I doubt it Nightynight.

Sad thing was, she reminded me of myself when I was a student: she was obviously being a bit of a ladette, trying to impress the guys she was with, but didn't really know what to do when push came to shove.

I still haven't learned, really....

compo Fri 03-Jun-05 12:00:59

oh dear, looks like I'm in the minority here but here goes.... I think I would have apologised even if I didn't think it was my fault. Saying "oh trauma, sorry" sounds a bit sarcastic to me.

Gizmo Fri 03-Jun-05 12:03:01

Yes, compo, you're right, and thinking about it I'm sure that's how it came over. Probably because I wasn't feeling particularly apologetic as I didn't really see how it could be my fault.
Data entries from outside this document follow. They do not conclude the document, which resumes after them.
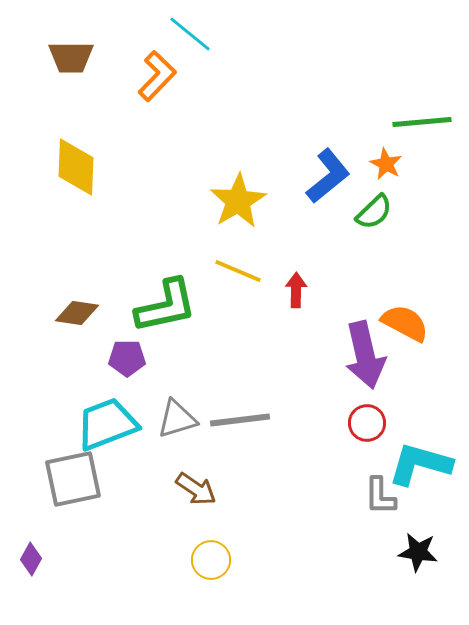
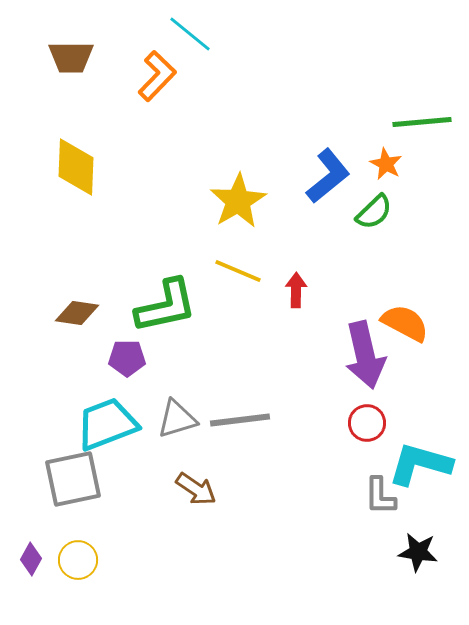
yellow circle: moved 133 px left
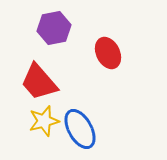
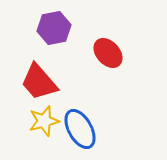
red ellipse: rotated 16 degrees counterclockwise
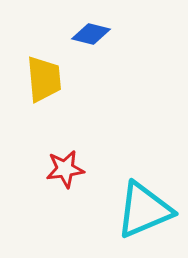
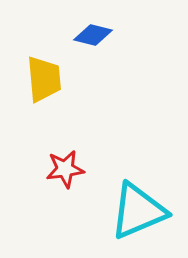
blue diamond: moved 2 px right, 1 px down
cyan triangle: moved 6 px left, 1 px down
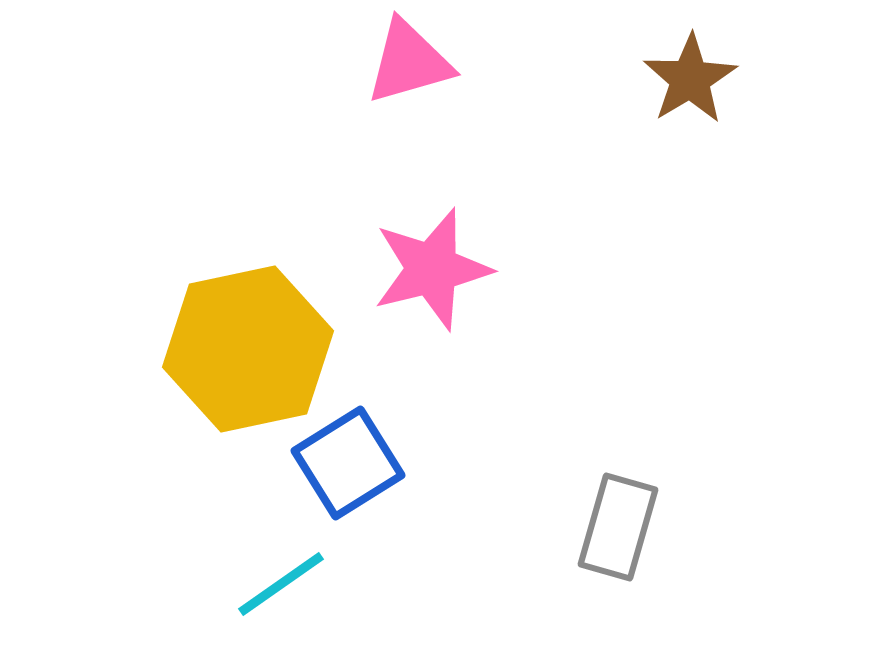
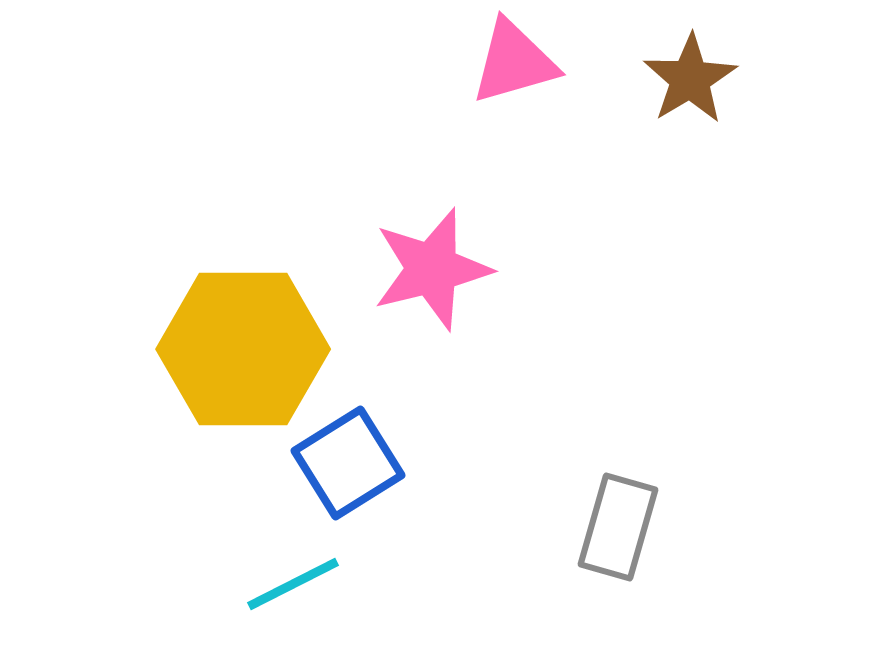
pink triangle: moved 105 px right
yellow hexagon: moved 5 px left; rotated 12 degrees clockwise
cyan line: moved 12 px right; rotated 8 degrees clockwise
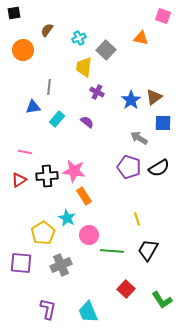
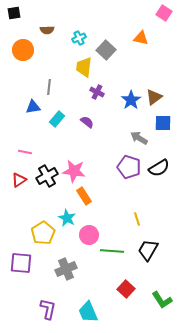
pink square: moved 1 px right, 3 px up; rotated 14 degrees clockwise
brown semicircle: rotated 128 degrees counterclockwise
black cross: rotated 25 degrees counterclockwise
gray cross: moved 5 px right, 4 px down
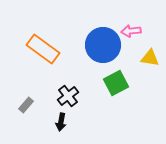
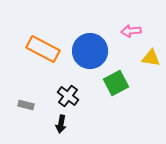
blue circle: moved 13 px left, 6 px down
orange rectangle: rotated 8 degrees counterclockwise
yellow triangle: moved 1 px right
black cross: rotated 15 degrees counterclockwise
gray rectangle: rotated 63 degrees clockwise
black arrow: moved 2 px down
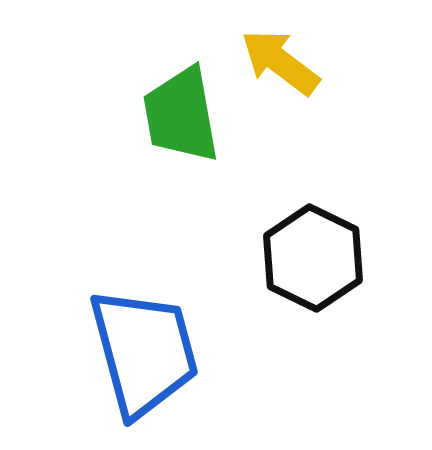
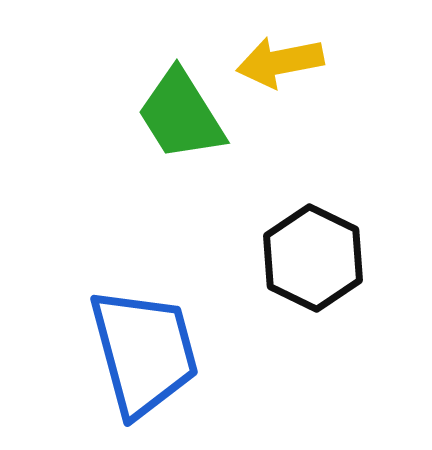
yellow arrow: rotated 48 degrees counterclockwise
green trapezoid: rotated 22 degrees counterclockwise
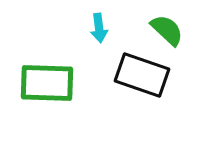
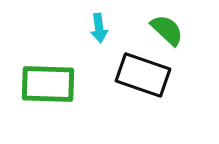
black rectangle: moved 1 px right
green rectangle: moved 1 px right, 1 px down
Nightynight Fri 03-Jun-05 12:07:23

compo,

I'm a natural apologizer in these sort of situations, and the person is almost never gracious about it in my experience! (one or two nasty road accident situations spring to mind, where I rushed in with an apology, when it wasn't really my fault, and the other person rushed in with nasty accusations.)
So now, I think it's better not to apologise unless you're really sure it was your fault!

And at a beer fest, surely everyone's beer is their own responsibility! I certainly wouldn't leave mine lying around where some friendly drunk could knock it over (sorry Gizmo!)